Sen. Ted Cruz (R-Texas) defended a statewide ban on sex toy sales in the Lone Star State, a new report says.
Cruz argued in a 2007 court brief that individuals have no legal right to such products in public or private, according to The Associated Press.
{mosads}Cruz’s GOP presidential campaign on Friday said that he was obligated to defend all Texas laws, including ones he disagreed with.
“Senator Cruz personally believes that the Texas law in question was, as [Supreme Court Justice] Clarence Thomas said in another context, an ‘uncommonly silly’ law,” spokeswoman Alice Stewart wrote in an email. “But the office was nonetheless duty-bound to defend the judgement of the Texas legislature.”
The AP on Friday reported that the law was initially approved in the 1970s and banned any device “useful primarily for the stimulation of human genital organs.”
The same law dictated that anyone owning six or more such items was presumed to be promoting sex toy usage through delivery, lending, manufacturing, sale or other means.

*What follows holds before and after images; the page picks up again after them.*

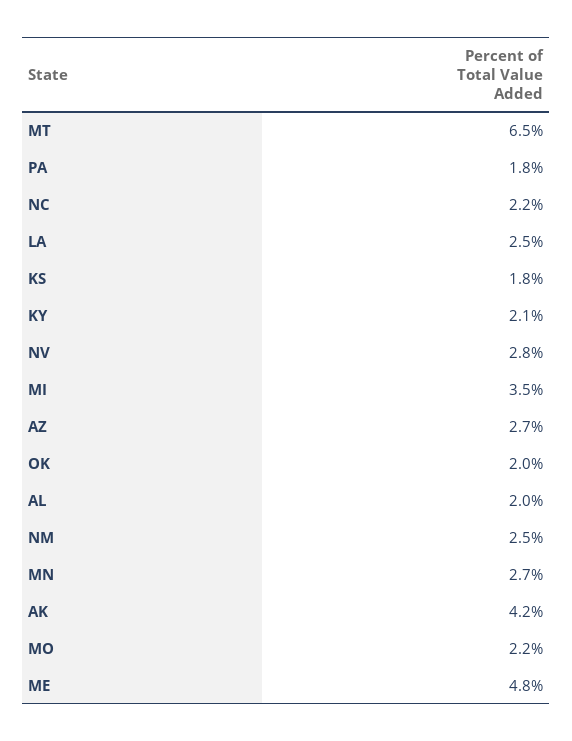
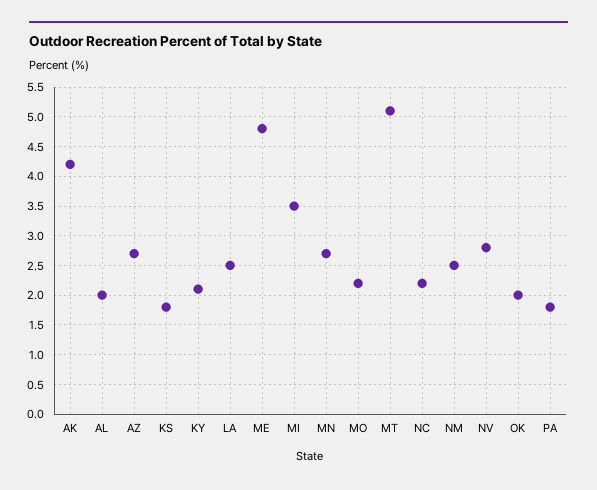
MT: 6.5 -> 5

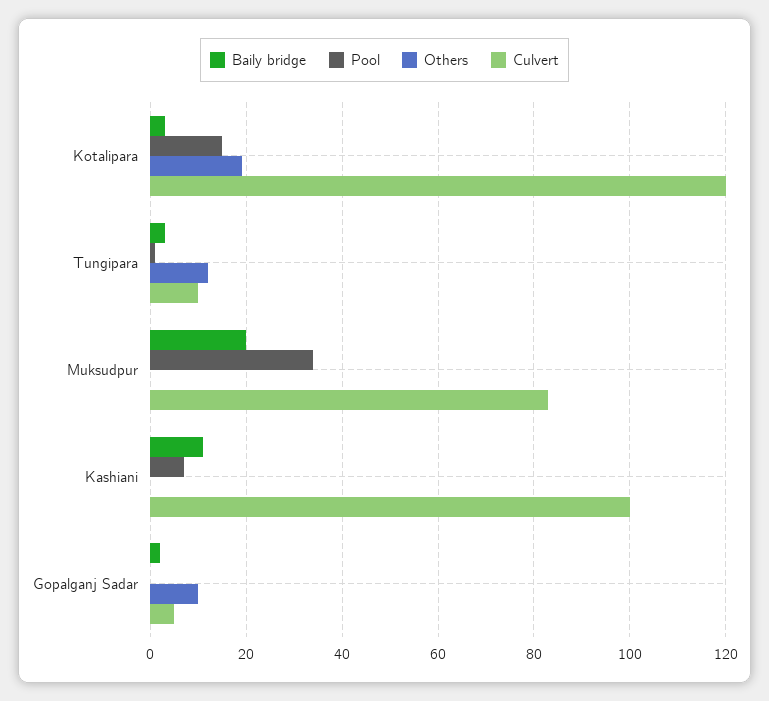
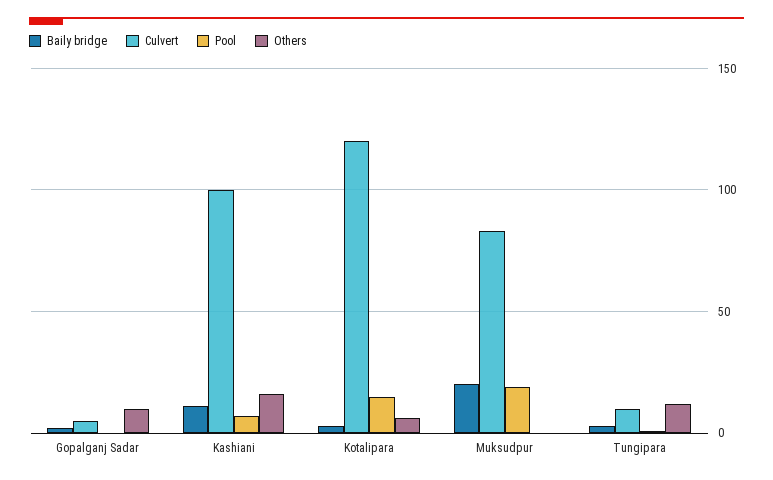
Others, Kotalipara: 20 -> 5
Pool, Muksudpur: 35 -> 20
Others, Kashiani: 0 -> 15

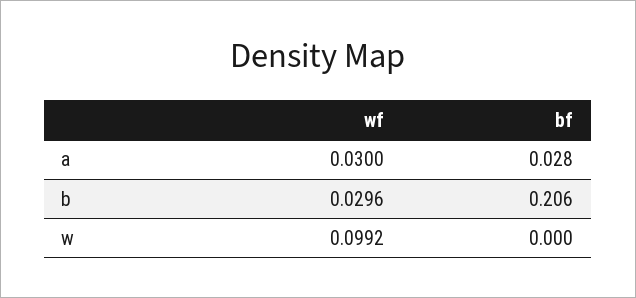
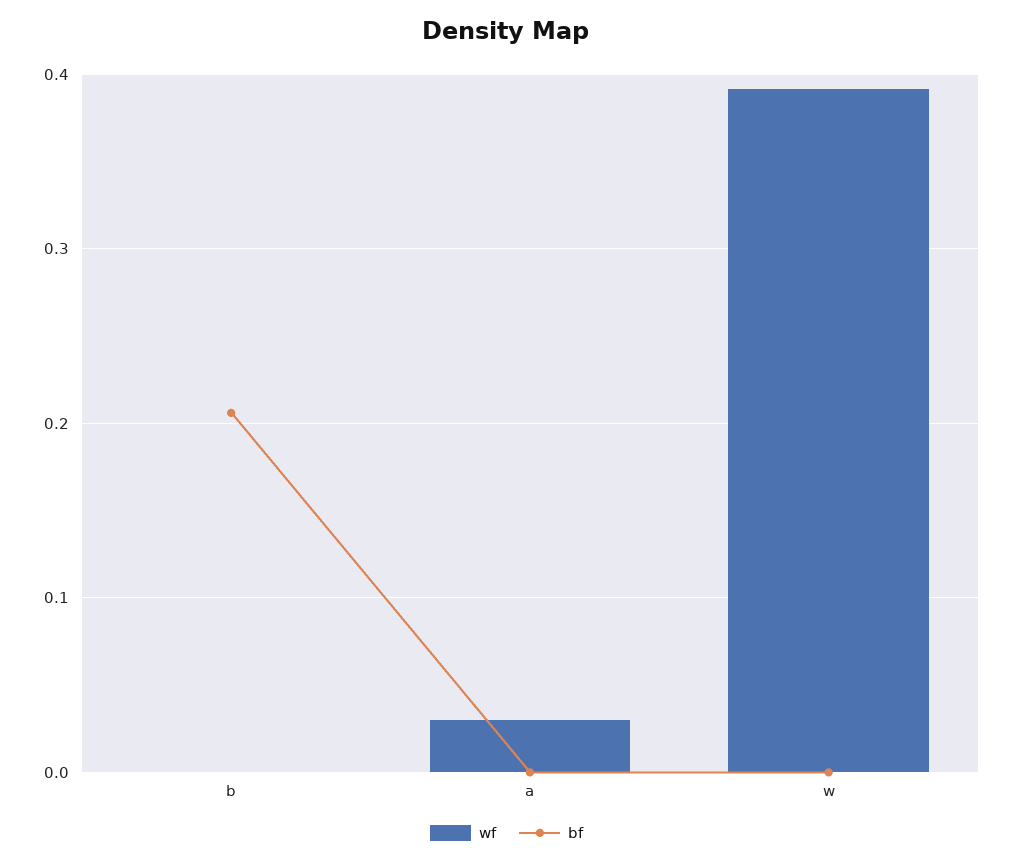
bf, a: 0.028 -> 0
wf, b: 0.0296 -> 0
wf, w: 0.0992 -> 0.39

“[The Supreme Court] has never suggested that the substantive-due-process doctrine ensures individuals’ ability to stimulate their genitals in ways that are neither connected to procreation nor associated with any particular lifestyle,” Cruz reportedly wrote in an 83-page brief as Texas’s solicitor general.
“[The ban] is protecting public morals — discouraging prurient interests in sexual gratification,” he added, noting Texas had a moral authority in discouraging “autonomous sex.”
Cruz also said that sexual enhancement drugs like Viagra should remain legal for sales as they do not classify as “a device.”
He added that couples — including married ones — interested in using sex toys may also “believe that hiring a willing prostitute or engaging in consensual bigamy would enhance their sexual experiences.”
The AP on Friday said that a three-judge panel of the U.S. District Court of Appeals eventually ruled that the law violated 14th Amendment privacy rights. Then-Texas Attorney General Greg Abbott — now the state’s Republican governor — unsuccessfully appealed that ruling.